WHAT YOU ARE ASKED TO DO
Find the line with "618,441 582,456 584,460" in the entries below, then reproduce it and every line after it down to and including the line with "562,1233 565,1230 618,1266", exactly.

DATA
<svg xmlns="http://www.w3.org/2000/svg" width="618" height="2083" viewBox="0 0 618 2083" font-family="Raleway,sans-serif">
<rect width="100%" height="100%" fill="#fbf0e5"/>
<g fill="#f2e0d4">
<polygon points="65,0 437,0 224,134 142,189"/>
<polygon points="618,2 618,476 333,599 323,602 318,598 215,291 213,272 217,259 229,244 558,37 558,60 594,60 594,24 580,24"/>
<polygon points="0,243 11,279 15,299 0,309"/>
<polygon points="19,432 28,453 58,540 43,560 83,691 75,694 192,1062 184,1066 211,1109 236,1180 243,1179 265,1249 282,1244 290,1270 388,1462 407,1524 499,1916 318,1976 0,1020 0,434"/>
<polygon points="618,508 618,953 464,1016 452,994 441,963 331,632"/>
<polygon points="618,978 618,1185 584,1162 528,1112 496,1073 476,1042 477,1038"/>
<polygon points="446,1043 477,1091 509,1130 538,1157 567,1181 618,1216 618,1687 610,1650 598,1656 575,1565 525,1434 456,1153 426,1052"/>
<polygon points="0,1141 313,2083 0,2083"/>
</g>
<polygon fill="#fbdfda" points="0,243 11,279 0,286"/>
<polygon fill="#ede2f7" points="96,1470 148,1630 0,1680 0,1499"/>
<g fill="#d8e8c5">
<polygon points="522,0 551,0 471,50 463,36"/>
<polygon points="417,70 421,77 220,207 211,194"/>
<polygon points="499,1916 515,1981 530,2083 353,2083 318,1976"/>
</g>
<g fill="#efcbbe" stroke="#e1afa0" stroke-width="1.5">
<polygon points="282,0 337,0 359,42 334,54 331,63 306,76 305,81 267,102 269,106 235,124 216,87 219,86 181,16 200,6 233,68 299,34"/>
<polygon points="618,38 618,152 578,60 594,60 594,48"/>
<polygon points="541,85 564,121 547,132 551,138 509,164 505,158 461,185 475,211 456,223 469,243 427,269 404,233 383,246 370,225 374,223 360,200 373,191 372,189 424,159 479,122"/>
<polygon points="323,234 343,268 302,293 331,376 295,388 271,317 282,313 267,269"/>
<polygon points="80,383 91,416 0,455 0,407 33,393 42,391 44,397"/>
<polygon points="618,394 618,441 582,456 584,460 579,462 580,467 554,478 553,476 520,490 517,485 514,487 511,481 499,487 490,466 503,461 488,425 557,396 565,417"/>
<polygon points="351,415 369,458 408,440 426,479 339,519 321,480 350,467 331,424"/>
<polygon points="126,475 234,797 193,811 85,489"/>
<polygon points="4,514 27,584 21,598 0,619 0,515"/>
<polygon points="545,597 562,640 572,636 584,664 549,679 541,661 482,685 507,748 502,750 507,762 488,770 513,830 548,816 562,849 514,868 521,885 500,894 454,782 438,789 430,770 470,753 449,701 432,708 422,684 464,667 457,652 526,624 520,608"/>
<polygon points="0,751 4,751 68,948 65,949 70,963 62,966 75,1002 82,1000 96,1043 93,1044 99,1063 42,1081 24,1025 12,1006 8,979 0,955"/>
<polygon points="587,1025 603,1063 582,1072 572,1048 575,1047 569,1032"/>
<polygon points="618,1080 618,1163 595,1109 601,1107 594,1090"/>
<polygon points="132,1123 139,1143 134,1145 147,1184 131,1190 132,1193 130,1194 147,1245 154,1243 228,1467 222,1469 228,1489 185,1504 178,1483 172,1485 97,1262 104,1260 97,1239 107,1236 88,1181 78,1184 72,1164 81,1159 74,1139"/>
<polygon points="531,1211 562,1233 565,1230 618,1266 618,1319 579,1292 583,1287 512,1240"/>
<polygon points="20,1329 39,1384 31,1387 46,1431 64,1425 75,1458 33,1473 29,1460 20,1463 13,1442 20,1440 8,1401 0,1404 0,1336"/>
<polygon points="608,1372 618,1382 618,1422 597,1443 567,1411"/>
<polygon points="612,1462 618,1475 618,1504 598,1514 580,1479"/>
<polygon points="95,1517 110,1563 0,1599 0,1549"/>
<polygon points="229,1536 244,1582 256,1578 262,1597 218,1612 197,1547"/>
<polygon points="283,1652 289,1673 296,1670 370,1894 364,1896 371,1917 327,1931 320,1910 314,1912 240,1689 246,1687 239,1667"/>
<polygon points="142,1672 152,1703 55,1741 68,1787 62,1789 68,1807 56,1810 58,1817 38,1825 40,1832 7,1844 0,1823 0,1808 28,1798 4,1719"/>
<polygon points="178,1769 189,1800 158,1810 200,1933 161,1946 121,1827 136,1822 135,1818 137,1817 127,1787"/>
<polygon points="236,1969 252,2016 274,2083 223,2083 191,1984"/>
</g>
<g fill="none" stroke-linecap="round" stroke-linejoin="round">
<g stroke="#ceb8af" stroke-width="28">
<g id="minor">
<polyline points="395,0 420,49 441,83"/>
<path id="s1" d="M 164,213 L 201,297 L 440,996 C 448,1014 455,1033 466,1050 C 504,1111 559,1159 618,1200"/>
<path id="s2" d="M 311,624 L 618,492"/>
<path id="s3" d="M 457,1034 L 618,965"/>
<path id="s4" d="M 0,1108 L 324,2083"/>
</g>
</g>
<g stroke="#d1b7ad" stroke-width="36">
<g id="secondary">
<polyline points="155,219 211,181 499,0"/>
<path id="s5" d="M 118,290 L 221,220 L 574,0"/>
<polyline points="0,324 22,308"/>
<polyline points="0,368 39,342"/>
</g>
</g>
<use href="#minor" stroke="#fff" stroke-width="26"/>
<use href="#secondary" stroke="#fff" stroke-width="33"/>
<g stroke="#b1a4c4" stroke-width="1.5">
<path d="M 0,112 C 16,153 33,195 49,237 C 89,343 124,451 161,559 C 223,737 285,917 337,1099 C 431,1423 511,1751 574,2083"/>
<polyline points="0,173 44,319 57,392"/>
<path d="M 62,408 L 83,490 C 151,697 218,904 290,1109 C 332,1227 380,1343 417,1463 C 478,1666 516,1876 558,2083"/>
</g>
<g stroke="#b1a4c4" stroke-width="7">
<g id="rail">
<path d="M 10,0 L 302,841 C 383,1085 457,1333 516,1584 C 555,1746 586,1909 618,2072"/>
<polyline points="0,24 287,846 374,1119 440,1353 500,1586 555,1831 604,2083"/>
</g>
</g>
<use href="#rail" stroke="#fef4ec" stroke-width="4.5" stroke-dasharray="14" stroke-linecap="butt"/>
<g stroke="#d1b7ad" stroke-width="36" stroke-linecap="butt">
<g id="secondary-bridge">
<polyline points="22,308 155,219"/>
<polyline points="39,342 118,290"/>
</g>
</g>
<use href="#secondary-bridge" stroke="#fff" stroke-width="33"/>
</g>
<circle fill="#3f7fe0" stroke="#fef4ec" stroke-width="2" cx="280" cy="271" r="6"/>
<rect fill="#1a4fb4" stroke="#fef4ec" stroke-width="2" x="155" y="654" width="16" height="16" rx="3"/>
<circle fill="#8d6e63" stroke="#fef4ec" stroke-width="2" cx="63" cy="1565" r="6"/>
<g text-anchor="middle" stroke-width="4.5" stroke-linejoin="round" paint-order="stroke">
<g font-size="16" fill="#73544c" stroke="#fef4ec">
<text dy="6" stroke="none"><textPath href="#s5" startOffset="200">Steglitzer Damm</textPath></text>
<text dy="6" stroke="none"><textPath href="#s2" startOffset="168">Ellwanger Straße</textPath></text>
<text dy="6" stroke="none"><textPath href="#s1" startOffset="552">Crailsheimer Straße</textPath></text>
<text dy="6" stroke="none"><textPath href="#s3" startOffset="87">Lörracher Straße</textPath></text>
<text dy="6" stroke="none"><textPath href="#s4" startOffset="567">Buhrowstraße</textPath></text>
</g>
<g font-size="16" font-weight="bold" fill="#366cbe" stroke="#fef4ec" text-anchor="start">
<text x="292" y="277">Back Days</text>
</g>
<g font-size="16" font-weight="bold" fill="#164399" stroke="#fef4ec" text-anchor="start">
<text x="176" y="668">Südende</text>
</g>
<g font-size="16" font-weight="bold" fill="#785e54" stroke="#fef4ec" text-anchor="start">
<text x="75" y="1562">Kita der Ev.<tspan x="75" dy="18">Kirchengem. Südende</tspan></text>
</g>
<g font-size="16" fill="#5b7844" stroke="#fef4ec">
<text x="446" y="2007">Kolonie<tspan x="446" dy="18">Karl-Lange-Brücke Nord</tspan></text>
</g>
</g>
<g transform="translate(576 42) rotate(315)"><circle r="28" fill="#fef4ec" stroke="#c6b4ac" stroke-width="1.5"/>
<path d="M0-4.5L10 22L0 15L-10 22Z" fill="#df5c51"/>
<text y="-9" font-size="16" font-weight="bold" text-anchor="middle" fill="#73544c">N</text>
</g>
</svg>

TASK RESULT
<polygon points="618,394 618,441 582,456 584,460 579,462 580,467 554,478 553,476 520,490 517,485 514,487 511,481 499,487 490,466 503,461 488,425 557,396 565,417"/>
<polygon points="351,415 369,458 408,440 426,479 339,519 321,480 350,467 331,424"/>
<polygon points="126,475 234,797 193,811 85,489"/>
<polygon points="4,514 27,584 21,598 0,619 0,515"/>
<polygon points="545,597 562,640 572,636 584,664 549,679 541,661 482,685 507,748 502,750 507,762 488,770 513,830 548,816 562,849 514,868 521,885 500,894 454,782 438,789 430,770 470,753 449,701 432,708 422,684 464,667 457,652 526,624 520,608"/>
<polygon points="0,751 4,751 68,948 65,949 70,963 62,966 75,1002 82,1000 96,1043 93,1044 99,1063 42,1081 24,1025 12,1006 8,979 0,955"/>
<polygon points="587,1025 603,1063 582,1072 572,1048 575,1047 569,1032"/>
<polygon points="618,1080 618,1163 595,1109 601,1107 594,1090"/>
<polygon points="132,1123 139,1143 134,1145 147,1184 131,1190 132,1193 130,1194 147,1245 154,1243 228,1467 222,1469 228,1489 185,1504 178,1483 172,1485 97,1262 104,1260 97,1239 107,1236 88,1181 78,1184 72,1164 81,1159 74,1139"/>
<polygon points="531,1211 562,1233 565,1230 618,1266 618,1319 579,1292 583,1287 512,1240"/>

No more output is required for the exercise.